Mortgage Glossary

Annual Percentage Rate of Charge (APRC)

Mortgage lenders must quote an Annual Percentage Rate (APRC) as well as their standard interest rate.

The APRC can be slightly confusing for borrowers, but it factors in the total cost of credit to you as a consumer and is then expressed as an annual percentage of the total amount, including interest and charges.

This helps to provide an indication of which mortgage is cheaper over the entire term of the loan.

Approved in Principle / Agreement in Principle

Also known as a Mortgage in Principle (MIP), an Approved in Principle or Agreement in Principle (AIP) is written confirmation that a lender is willing to provide you with funding subject to certain conditions.

AIPs are extremely useful when making an offer on a property as they show the seller that your proposed lender is willing to consider your mortgage application.

Arrangement fee

Lenders often charge an arrangement fee to set up your mortgage account.

Charges for arrangement fees can vary, but you may be able to choose to either pay the fee up front, or have it added to your mortgage.

By adding an arrangement fee to your mortgage, you’ll pay more as you’ll pay interest on the amount over the term of the mortgage.

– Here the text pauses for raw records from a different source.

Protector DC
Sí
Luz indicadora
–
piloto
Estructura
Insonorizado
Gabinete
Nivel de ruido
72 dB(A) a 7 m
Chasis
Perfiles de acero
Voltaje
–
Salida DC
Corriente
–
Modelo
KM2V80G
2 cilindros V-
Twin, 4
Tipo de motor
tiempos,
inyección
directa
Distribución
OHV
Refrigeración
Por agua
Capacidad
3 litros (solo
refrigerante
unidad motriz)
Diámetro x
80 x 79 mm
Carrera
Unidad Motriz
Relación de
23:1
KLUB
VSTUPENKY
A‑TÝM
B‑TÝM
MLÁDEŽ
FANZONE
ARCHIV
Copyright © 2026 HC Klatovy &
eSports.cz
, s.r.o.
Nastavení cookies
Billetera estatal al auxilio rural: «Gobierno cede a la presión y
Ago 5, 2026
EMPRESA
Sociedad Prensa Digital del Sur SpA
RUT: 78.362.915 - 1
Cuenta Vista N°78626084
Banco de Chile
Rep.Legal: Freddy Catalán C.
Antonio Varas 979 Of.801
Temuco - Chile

Arrangement fees are also sometimes charged as a percentage of the mortgage amount rather than a flat fee.


Being in arrears means you have missed at least one monthly payment on your mortgage.

Base rate

Base rate refers to the UK-wide interest rate set by the Bank of England when it lends to other banks.

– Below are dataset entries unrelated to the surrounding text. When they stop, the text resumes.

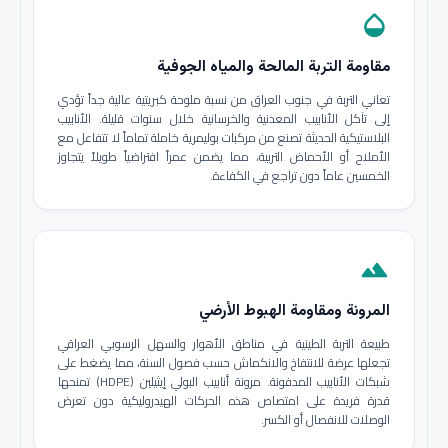
opacity
مقاومة التربة المالحة والمياه الجوفية
تعاني التربة في جنوب العراق من نسبة ملوحة كبريتية عالية جداً تؤدي
إلى تآكل الأنابيب المعدنية والخرسانية خلال سنوات قليلة. الأنابيب
البلاستيكية الحديثة تصنع من مركبات بوليمرية خاملة تماماً لا تتفاعل مع
الأملاح أو الأحماض التربية، مما يضمن عمراً افتراضياً طويلاً يتجاوز
الخمسين عاماً دون تراجع في الكفاءة.
terrain
المرونة ومقاومة الهبوط الأرضي
طبيعة التربة الطينية في مناطق الأهوار والسهل الرسوبي العراقي
تجعلها عرضة للانتفاخ والانكماش حسب فصول السنة، مما يضغط على
شبكات الأنابيب المدفونة. مرونة أنابيب البولي إيثيلين (HDPE) تمنحها
قدرة فريدة على امتصاص هذه الحركات الهيدروليكية دون تعرض
الوصلات للانفصال أو الكسر.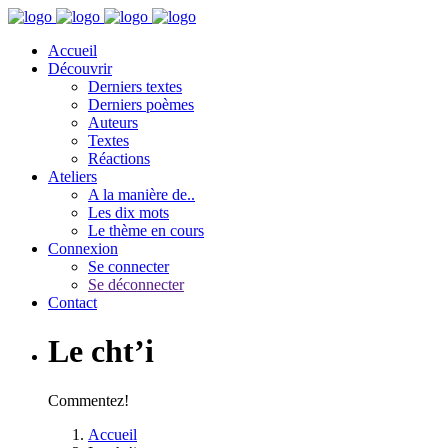
Accueil
Découvrir
Derniers textes
Derniers poèmes
Auteurs
Textes
Réactions
Ateliers
A la manière de..
Les dix mots
Le thème en cours
Connexion
Se connecter
Se déconnecter
Contact
Le cht’i
Commentez!
Accueil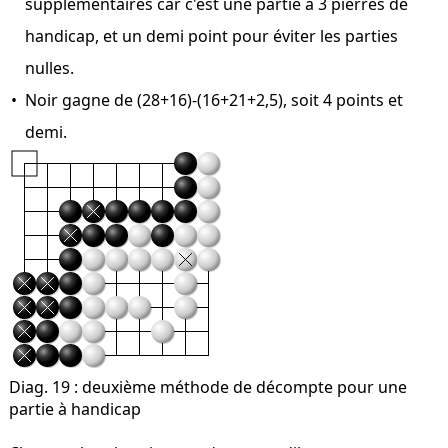
supplémentaires car c'est une partie à 3 pierres de
handicap, et un demi point pour éviter les parties
nulles.
Noir gagne de (28+16)-(16+21+2,5), soit 4 points et
demi.
Diag. 19
: deuxième méthode de décompte pour une
partie à handicap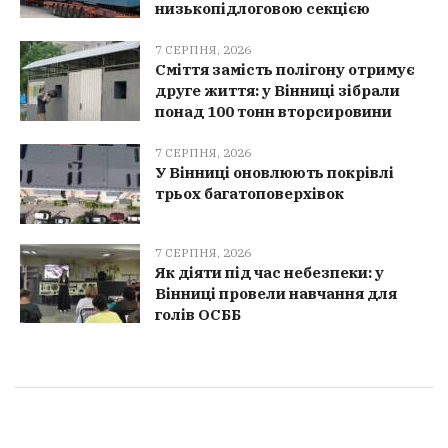
низькопідлоговою секцією
7 СЕРПНЯ, 2026
Сміття замість полігону отримує
друге життя: у Вінниці зібрали
понад 100 тонн вторсировини
7 СЕРПНЯ, 2026
У Вінниці оновлюють покрівлі
трьох багатоповерхівок
7 СЕРПНЯ, 2026
Як діяти під час небезпеки: у
Вінниці провели навчання для
голів ОСББ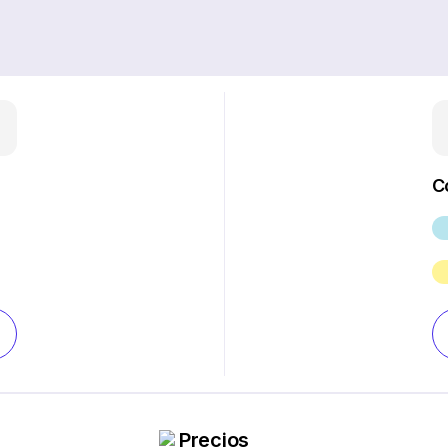
C
Precios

The base rate is generally used as a benchmark when lenders set their own rates, while Standard Variable Rates and Tracker mortgages are usually linked to the base rate.

Booking fee

Some lenders will charge a booking fee up front while your mortgage application is processed.

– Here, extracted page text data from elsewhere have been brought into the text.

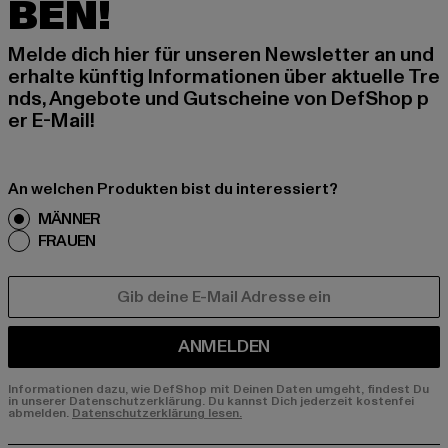
BEN!
Melde dich hier für unseren Newsletter an und
erhalte künftig Informationen über aktuelle Tre
nds, Angebote und Gutscheine von DefShop p
er E-Mail!
An welchen Produkten bist du interessiert?
MÄNNER
FRAUEN
E-MAIL
ANMELDEN
Informationen dazu, wie DefShop mit Deinen Daten umgeht, findest Du
in unserer Datenschutzerklärung. Du kannst Dich jederzeit kostenfei
abmelden.
Datenschutzerklärung lesen.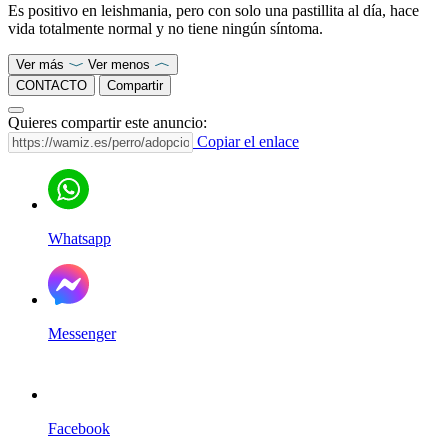
Es positivo en leishmania, pero con solo una pastillita al día, hace
vida totalmente normal y no tiene ningún síntoma.
Ver más
Ver menos
CONTACTO
Compartir
Quieres compartir este anuncio:
Copiar el enlace
Whatsapp
Messenger
Facebook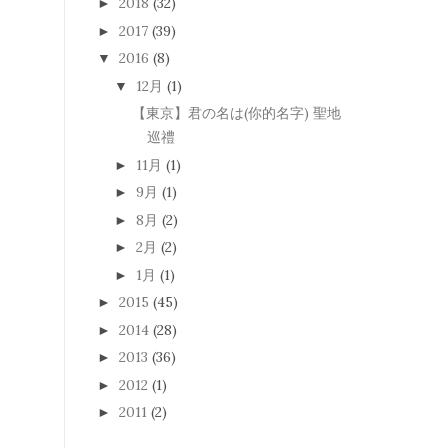
2018
(32)
►
2017
(39)
►
2016
(8)
▼
12月
(1)
▼
【東京】君の名は(你的名字) 聖地
巡禮
11月
(1)
►
9月
(1)
►
8月
(2)
►
2月
(2)
►
1月
(1)
►
2015
(45)
►
2014
(28)
►
2013
(36)
►
2012
(1)
►
2011
(2)
►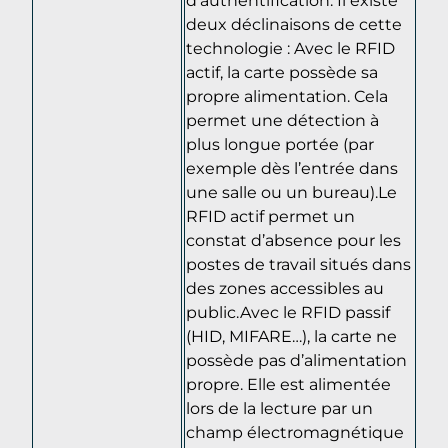
deux déclinaisons de cette
technologie : Avec le RFID
actif, la carte possède sa
propre alimentation. Cela
permet une détection à
plus longue portée (par
exemple dès l’entrée dans
une salle ou un bureau).Le
RFID actif permet un
constat d’absence pour les
postes de travail situés dans
des zones accessibles au
public.Avec le RFID passif
(HID, MIFARE…), la carte ne
possède pas d’alimentation
propre. Elle est alimentée
lors de la lecture par un
champ électromagnétique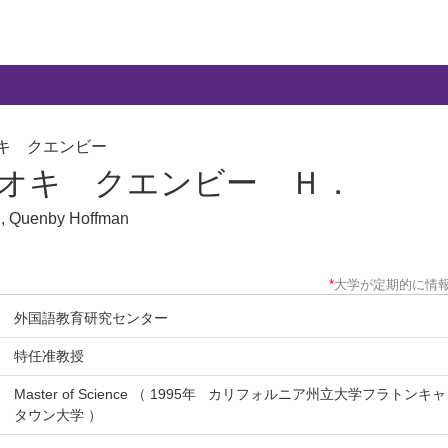
キ クエンビー
オキ クエンビー Ｈ．
, Quenby Hoffman
*
大学が定期的に情
外国語教育研究センター
特任准教授
Master of Science （ 1995年 カリフォルニア州立大学フラトンキャンパス
タウン大学 ）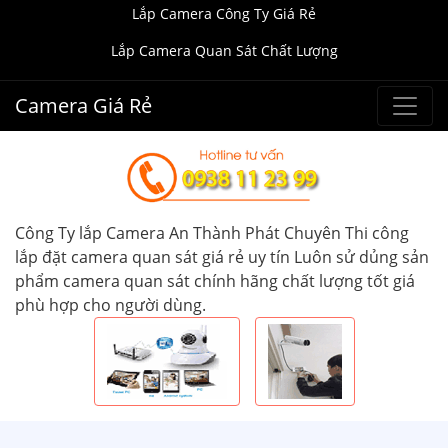
Lắp Camera Công Ty Giá Rẻ
Lắp Camera Quan Sát Chất Lượng
Camera Giá Rẻ
Công Ty lắp Camera An Thành Phát Chuyên Thi công
lắp đặt camera quan sát giá rẻ uy tín Luôn sử dủng sản
phẩm camera quan sát chính hãng chất lượng tốt giá
phù hợp cho người dùng.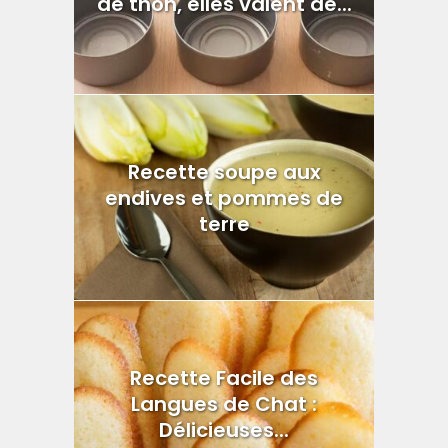
de thon, elles valent de...
Recette soupe aux
endives et pommes de
terre
Recette Facile des
Langues de Chat :
Délicieuses...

Booking fees are sometimes called ‘reservation fees’ and are often non-refundable.

While the cost of a booking or reservation fee can vary, they are usually around £100.

Buildings insurance

Your mortgage lender will require you to take out a buildings insurance policy as a condition of your loan.

You don’t have to arrange buildings insurance through your lender, but you must have a valid policy in place before you move into your home.

Buy to let

Buy-to-let mortgages are specific loans designed for buyers who purchase property to then rent out to tenants.

A buy-to-let mortgage is not suitable for you if you want to move into the property yourself, while lenders often offer a specialist buy-to-let mortgage which is usually more expensive than a standard residential mortgage.


Capital refers to the total amount of money you borrow to purchase a property.

Cashback mortgages

Cashback is sometimes offered by lenders with certain mortgage products.

These kinds of mortgages see a lump sum paid out following completion and are sometimes offered with reduced interest rates or other incentives.

Cashback mortgages generally have early repayment charges if you redeem the loan amount within a certain period of time after you complete your purchase.


A CCJ refers to a County Court Judgement.

This is a court order in England, Wales and Northern Ireland that can be registered against you if you fail to repay money you owe to a lender.


Collar refers to the minimum rate of interest you’ll be charged and is applied by a lender to a variable interest rate.

This means if interest rates fall, the rate you are charged won’t fall below the lender’s ‘collar’ rate.